(EXTRACTED INFORMATION begins)
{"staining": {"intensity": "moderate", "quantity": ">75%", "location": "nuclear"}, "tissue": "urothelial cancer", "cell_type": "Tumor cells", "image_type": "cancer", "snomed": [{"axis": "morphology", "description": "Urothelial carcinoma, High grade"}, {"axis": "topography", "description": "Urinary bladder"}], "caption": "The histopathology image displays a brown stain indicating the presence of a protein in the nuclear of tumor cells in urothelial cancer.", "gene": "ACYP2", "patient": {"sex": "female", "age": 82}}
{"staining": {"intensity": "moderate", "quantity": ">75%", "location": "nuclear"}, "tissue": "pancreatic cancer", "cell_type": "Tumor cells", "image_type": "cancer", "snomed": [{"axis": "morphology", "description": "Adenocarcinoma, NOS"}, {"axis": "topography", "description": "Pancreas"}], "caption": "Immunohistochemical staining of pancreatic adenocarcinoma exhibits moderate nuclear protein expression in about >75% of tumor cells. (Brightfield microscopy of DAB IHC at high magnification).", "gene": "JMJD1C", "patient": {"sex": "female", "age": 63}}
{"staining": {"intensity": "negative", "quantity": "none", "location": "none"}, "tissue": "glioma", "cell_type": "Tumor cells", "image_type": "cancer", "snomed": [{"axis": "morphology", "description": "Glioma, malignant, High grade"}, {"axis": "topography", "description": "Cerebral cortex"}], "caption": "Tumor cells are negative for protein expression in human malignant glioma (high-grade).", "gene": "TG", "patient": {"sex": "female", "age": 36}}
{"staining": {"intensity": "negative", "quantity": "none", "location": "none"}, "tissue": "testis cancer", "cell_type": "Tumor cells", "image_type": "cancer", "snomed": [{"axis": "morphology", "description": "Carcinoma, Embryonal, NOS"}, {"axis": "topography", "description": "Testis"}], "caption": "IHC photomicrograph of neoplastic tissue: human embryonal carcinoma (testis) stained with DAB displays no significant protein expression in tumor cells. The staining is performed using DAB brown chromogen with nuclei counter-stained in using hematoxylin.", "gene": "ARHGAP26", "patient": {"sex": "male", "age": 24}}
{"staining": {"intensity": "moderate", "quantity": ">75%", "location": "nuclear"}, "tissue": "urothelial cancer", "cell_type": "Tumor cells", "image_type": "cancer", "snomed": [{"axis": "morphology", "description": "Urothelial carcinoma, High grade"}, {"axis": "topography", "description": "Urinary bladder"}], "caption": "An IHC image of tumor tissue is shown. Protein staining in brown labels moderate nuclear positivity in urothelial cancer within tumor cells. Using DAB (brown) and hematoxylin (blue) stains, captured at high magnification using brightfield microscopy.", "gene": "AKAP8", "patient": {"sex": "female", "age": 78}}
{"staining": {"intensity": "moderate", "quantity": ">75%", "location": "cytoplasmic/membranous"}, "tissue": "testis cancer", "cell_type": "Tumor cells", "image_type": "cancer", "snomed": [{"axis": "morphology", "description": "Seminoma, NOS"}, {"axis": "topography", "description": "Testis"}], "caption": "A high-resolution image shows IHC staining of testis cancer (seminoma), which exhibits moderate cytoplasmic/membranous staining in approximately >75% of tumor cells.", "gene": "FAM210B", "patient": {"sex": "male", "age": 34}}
(EXTRACTED INFORMATION ends)
**INSTRUCTIONS FOR THE TASK:**
Set down the data in full, word for word.

**ANSWER TO THIS EXERCISE:**
{"staining": {"intensity": "moderate", "quantity": ">75%", "location": "nuclear"}, "tissue": "urothelial cancer", "cell_type": "Tumor cells", "image_type": "cancer", "snomed": [{"axis": "morphology", "description": "Urothelial carcinoma, High grade"}, {"axis": "topography", "description": "Urinary bladder"}], "caption": "The histopathology image displays a brown stain indicating the presence of a protein in the nuclear of tumor cells in urothelial cancer.", "gene": "ACYP2", "patient": {"sex": "female", "age": 82}}
{"staining": {"intensity": "moderate", "quantity": ">75%", "location": "nuclear"}, "tissue": "pancreatic cancer", "cell_type": "Tumor cells", "image_type": "cancer", "snomed": [{"axis": "morphology", "description": "Adenocarcinoma, NOS"}, {"axis": "topography", "description": "Pancreas"}], "caption": "Immunohistochemical staining of pancreatic adenocarcinoma exhibits moderate nuclear protein expression in about >75% of tumor cells. (Brightfield microscopy of DAB IHC at high magnification).", "gene": "JMJD1C", "patient": {"sex": "female", "age": 63}}
{"staining": {"intensity": "negative", "quantity": "none", "location": "none"}, "tissue": "glioma", "cell_type": "Tumor cells", "image_type": "cancer", "snomed": [{"axis": "morphology", "description": "Glioma, malignant, High grade"}, {"axis": "topography", "description": "Cerebral cortex"}], "caption": "Tumor cells are negative for protein expression in human malignant glioma (high-grade).", "gene": "TG", "patient": {"sex": "female", "age": 36}}
{"staining": {"intensity": "negative", "quantity": "none", "location": "none"}, "tissue": "testis cancer", "cell_type": "Tumor cells", "image_type": "cancer", "snomed": [{"axis": "morphology", "description": "Carcinoma, Embryonal, NOS"}, {"axis": "topography", "description": "Testis"}], "caption": "IHC photomicrograph of neoplastic tissue: human embryonal carcinoma (testis) stained with DAB displays no significant protein expression in tumor cells. The staining is performed using DAB brown chromogen with nuclei counter-stained in using hematoxylin.", "gene": "ARHGAP26", "patient": {"sex": "male", "age": 24}}
{"staining": {"intensity": "moderate", "quantity": ">75%", "location": "nuclear"}, "tissue": "urothelial cancer", "cell_type": "Tumor cells", "image_type": "cancer", "snomed": [{"axis": "morphology", "description": "Urothelial carcinoma, High grade"}, {"axis": "topography", "description": "Urinary bladder"}], "caption": "An IHC image of tumor tissue is shown. Protein staining in brown labels moderate nuclear positivity in urothelial cancer within tumor cells. Using DAB (brown) and hematoxylin (blue) stains, captured at high magnification using brightfield microscopy.", "gene": "AKAP8", "patient": {"sex": "female", "age": 78}}
{"staining": {"intensity": "moderate", "quantity": ">75%", "location": "cytoplasmic/membranous"}, "tissue": "testis cancer", "cell_type": "Tumor cells", "image_type": "cancer", "snomed": [{"axis": "morphology", "description": "Seminoma, NOS"}, {"axis": "topography", "description": "Testis"}], "caption": "A high-resolution image shows IHC staining of testis cancer (seminoma), which exhibits moderate cytoplasmic/membranous staining in approximately >75% of tumor cells.", "gene": "FAM210B", "patient": {"sex": "male", "age": 34}}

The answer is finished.